Exposing parameters such as range clamps can allow the end user to refine terrains in appropriate ways. When we begin to layer on more properties of terrains such as gorges, rivers and base rubble deposits, we can see how we can bring them to life. This is an art driven application, (with design driven influences of course) and is the foundation of software such as Gaea and World Machine.

In a more game integrated sense we have No Man’s Sky, with procedurally generated planets. Upon launch it made news of how it failed to meet the quality expectations of PCG due to the behemoth of a project it is, yet over time they’ve released free updates to ascend it to a quality product (with years worth of updates mind) which makes their core product pillar sing. Yes, it’s expensive to incorporate PCG into a 3D game as it becomes the backbone of the project, and arguably takes a lot longer for it to have an accepted quality bar over a 2D product with similar intent. This is why we see PCG being used partially in 3D in a lighter sense for tasks such as tooling light posts and telegraph poles along splines in open world editors in Far Cry. Whilst that initial spline still has to be drawn in engine by a user, it’s in the same realm on PCG tooling, as the tool needs to consider trees, vegetation biomes, roads and pathways when being drawn. Ultimately, isn’t a PCG planet generator just another tool?

Input Models

Without going the PCG rabbit hole of procedural modelling and texturing, let’s focus the use case on gameplay, such as how the Borderlands series uses PCG to generate near countless weapon combinations. They have 9 class defining manufacturers, layered with modifiers of different scales influenced to the player level, rarity, environment area and so forth.
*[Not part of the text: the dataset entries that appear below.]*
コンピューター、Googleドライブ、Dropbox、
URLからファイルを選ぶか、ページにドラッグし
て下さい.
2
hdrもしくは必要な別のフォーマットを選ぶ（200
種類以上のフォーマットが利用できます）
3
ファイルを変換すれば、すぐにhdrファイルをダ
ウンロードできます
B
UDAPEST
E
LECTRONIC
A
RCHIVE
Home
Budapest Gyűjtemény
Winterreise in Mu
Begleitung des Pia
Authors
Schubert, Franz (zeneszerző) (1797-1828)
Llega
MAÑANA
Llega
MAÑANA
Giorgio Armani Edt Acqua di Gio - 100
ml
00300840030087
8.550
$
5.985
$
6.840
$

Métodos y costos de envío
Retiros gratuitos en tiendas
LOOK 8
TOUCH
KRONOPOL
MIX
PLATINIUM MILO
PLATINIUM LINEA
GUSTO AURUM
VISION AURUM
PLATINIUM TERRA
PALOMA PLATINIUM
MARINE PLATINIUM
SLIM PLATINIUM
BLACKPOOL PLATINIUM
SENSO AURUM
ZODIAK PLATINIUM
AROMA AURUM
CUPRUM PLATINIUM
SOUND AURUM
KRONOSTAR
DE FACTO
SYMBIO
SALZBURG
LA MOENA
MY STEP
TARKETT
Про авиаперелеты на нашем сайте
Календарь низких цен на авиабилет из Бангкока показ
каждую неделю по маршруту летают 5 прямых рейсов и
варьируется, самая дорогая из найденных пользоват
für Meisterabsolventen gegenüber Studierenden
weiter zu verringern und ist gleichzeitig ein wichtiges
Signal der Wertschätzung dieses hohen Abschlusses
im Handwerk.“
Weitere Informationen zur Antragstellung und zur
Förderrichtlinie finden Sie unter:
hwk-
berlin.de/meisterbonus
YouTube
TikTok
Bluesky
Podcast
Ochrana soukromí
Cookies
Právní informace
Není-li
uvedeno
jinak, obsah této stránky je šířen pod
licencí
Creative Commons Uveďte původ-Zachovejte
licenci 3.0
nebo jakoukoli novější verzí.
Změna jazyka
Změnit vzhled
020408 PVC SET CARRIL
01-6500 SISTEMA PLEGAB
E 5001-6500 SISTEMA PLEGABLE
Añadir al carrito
Factors determine the probability that they’ll receive a weapon of what parameters with the core data (or weapon makeup) being stored in a database. Spreadsheets are a logical common solution for databases, and easily edited by multiple developers using a cloud based provider (cough Gsheets). Their downside is that all data has to be injected, and it makes referencing in engine content, sometimes trickier than it may need to be than if it was done for a non PCG game.

However, whilst databases paired with in game probability logic sounds like the dynamic duo for an input model, there are different methods of PCG which can be approached for level design. With dynamically changing dungeons via level designers, an in engine implementation may be required. One where a team can collaborate and produce levels without external tools or data. Throughout this series I’ll sharing my journey of procedural 3D dungeon design, focused around this idea.

Is PCG Right For Your Game?

Is your design data driven? Can you call upon a vast array of variables which will make gameplay last longer and add value? This isn’t an idea you can crowbar in like a plugin, it’s a design philosophy which if done wrongly will be a time sink and cause you to not release a product at all. If the quality suffers too much, or you’re doing something narrative driven, look at how PCG tooling can assist the process instead and not define your core loop.